**The task:** A word-for-word copy of the following listing is needed. Leave out its images.

**Collected material:**
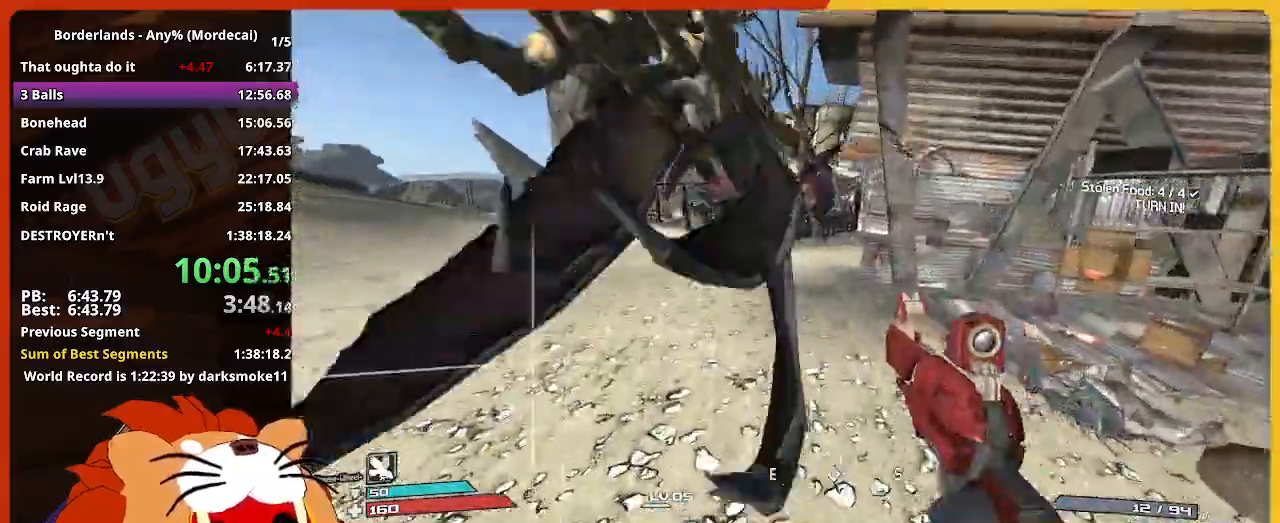
{"keys": ["w"], "events": []}
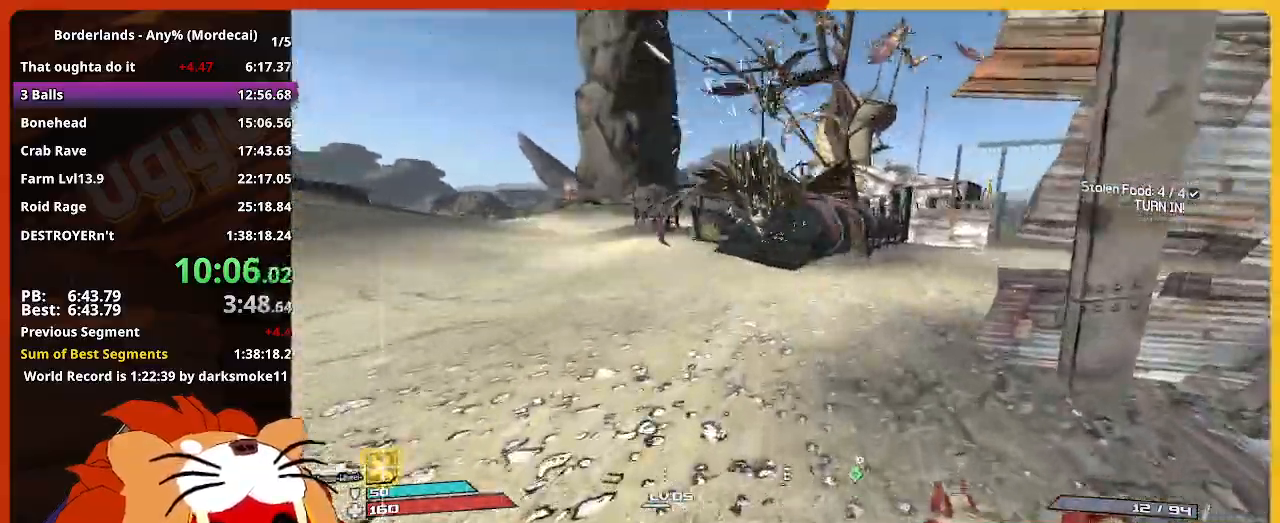
{"keys": ["w"], "events": []}
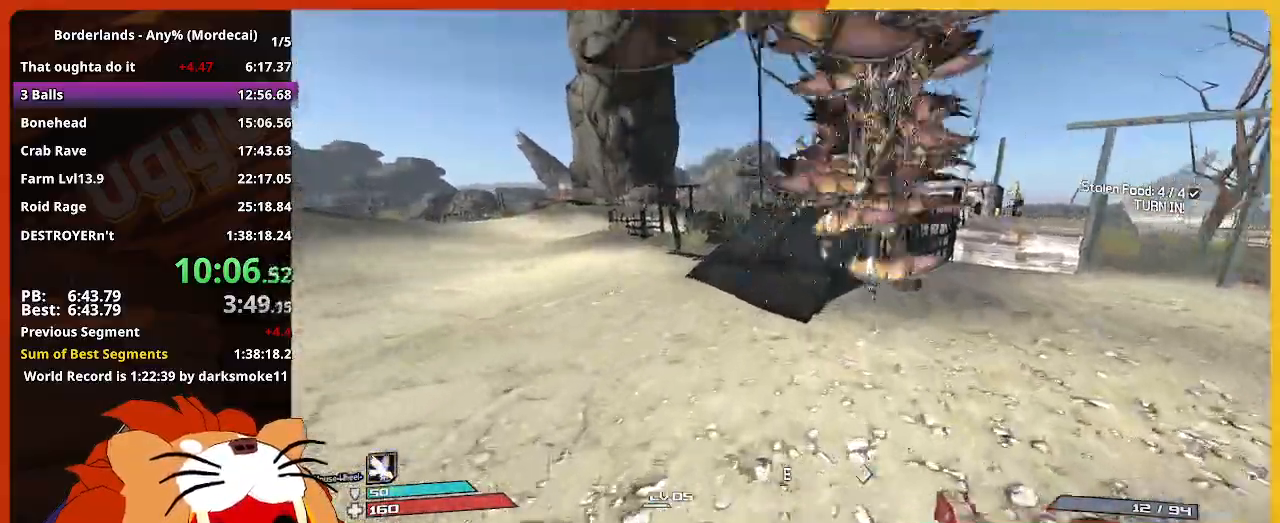
{"keys": ["w"], "events": []}
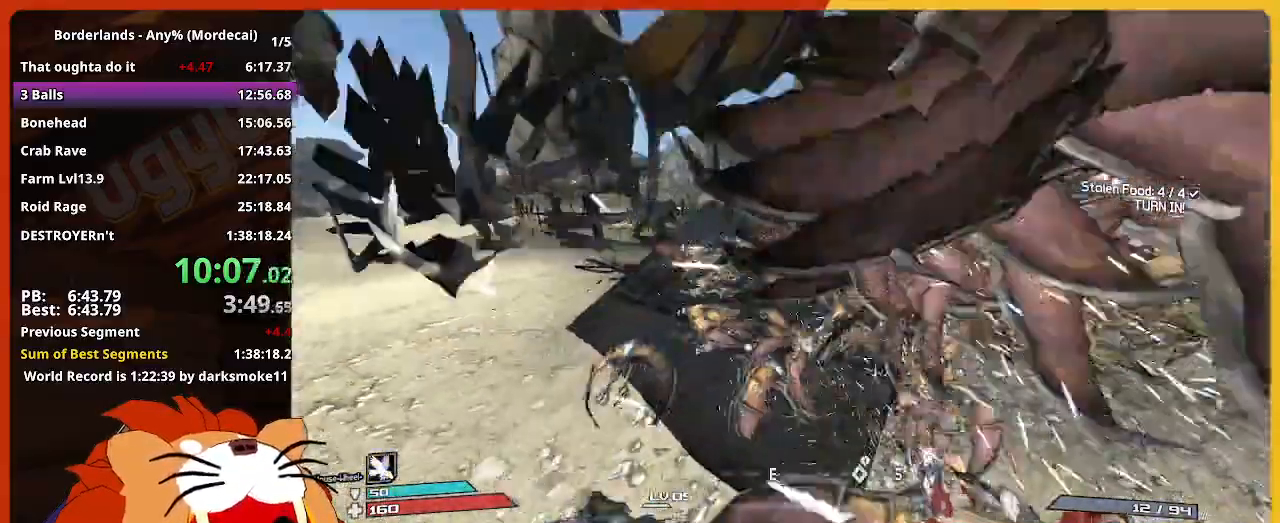
{"keys": ["w"], "events": []}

**Finished task:**
{"keys": ["w"], "events": []}
{"keys": ["w"], "events": []}
{"keys": ["w"], "events": []}
{"keys": ["w"], "events": []}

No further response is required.